19 August 2014 :: World Photography Day originates
from the invention of the Daguerreotype, a photographic processes developed by
Joseph Nicèphore Nièpce and Louis Daguerre. On January 9, 1839, The French
Academy of Sciences announced the daguerreotype process. A few months later, on
August 19, 1839, the French government announced the invention as a gift
"Free to the World". With the help of Photography our knowledge about
any thing & every thing of the Universe has increased leaps and bound. This
is the day to pay tributes and remember the inventore and pioneers of
photography and highlight their contributions. This years we are celebrating
175th anniversary celebration
of World Photography day. In my opinion the major change which took place in
the field of photography was the introduction of Colour photography.
Colour photography is photography that uses media capable of
reproducing colors, which are traditionally produced chemically during the
photographic processing phase. By contrast, black-and-white (monochrome)
photography records only a single channel of luminance (brightness) and uses
media capable only of showing shades of gray.
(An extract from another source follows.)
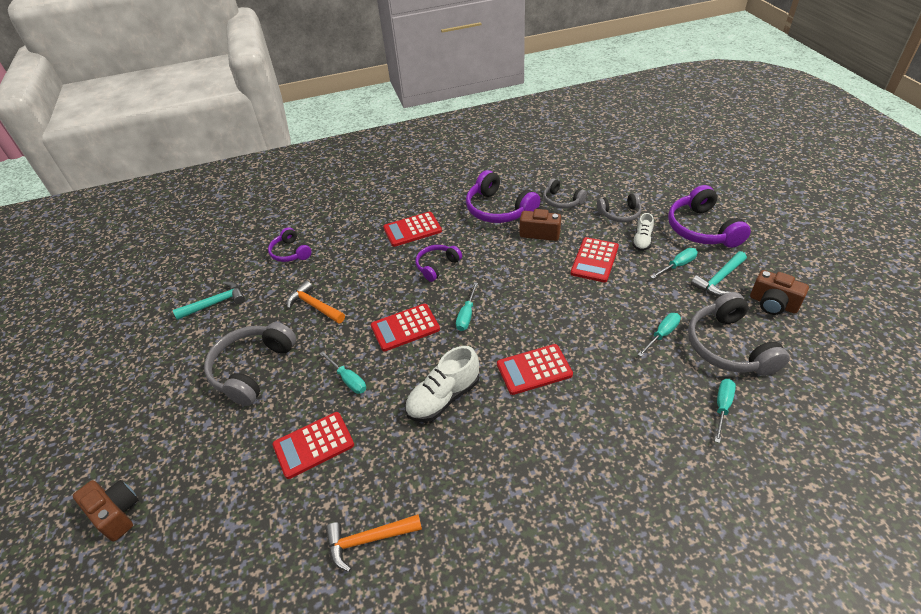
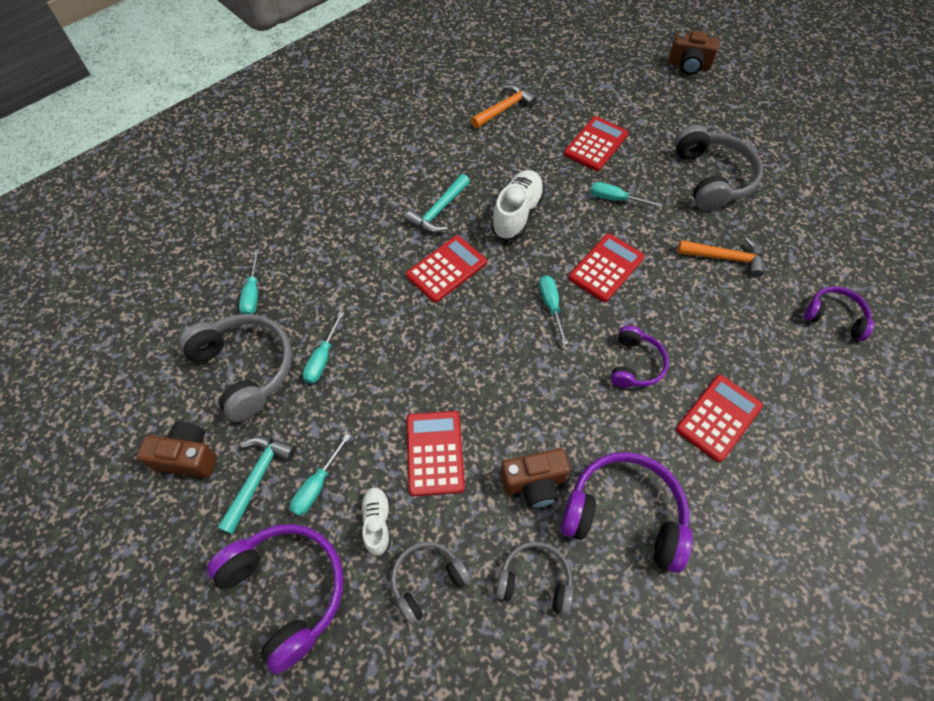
camera: 150 degrees right, 15 degrees up
turquoise hammer [173,281,245,320] -> turquoise hammer moved to [405,174,470,233]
In colour photography, light-sensitive chemicals or
electronic sensors record color information at the time of exposure. This is
usually done by analyzing the spectrum of colors into three channels of
information, one dominated by red, another by green and the third by blue, in
imitation of the way the normal human eye senses color. The recorded
information is then used to reproduce the original colors by mixing various
proportions of red, green and blue light (RGB color, used by video displays,
digital projectors and some historical photographic processes), or by using
dyes or pigments to remove various proportions of the red, green and blue which
are present in white light (CMY color, used for prints on paper and
transparencies on film).
Monochrome images which have been "colorized" by
tinting selected areas by hand or mechanically or with the aid of a computer
are "colored photographs," not "color photographs." Their
colors are not dependent on the actual colors of the objects photographed and
may be very inaccurate or completely imaginary.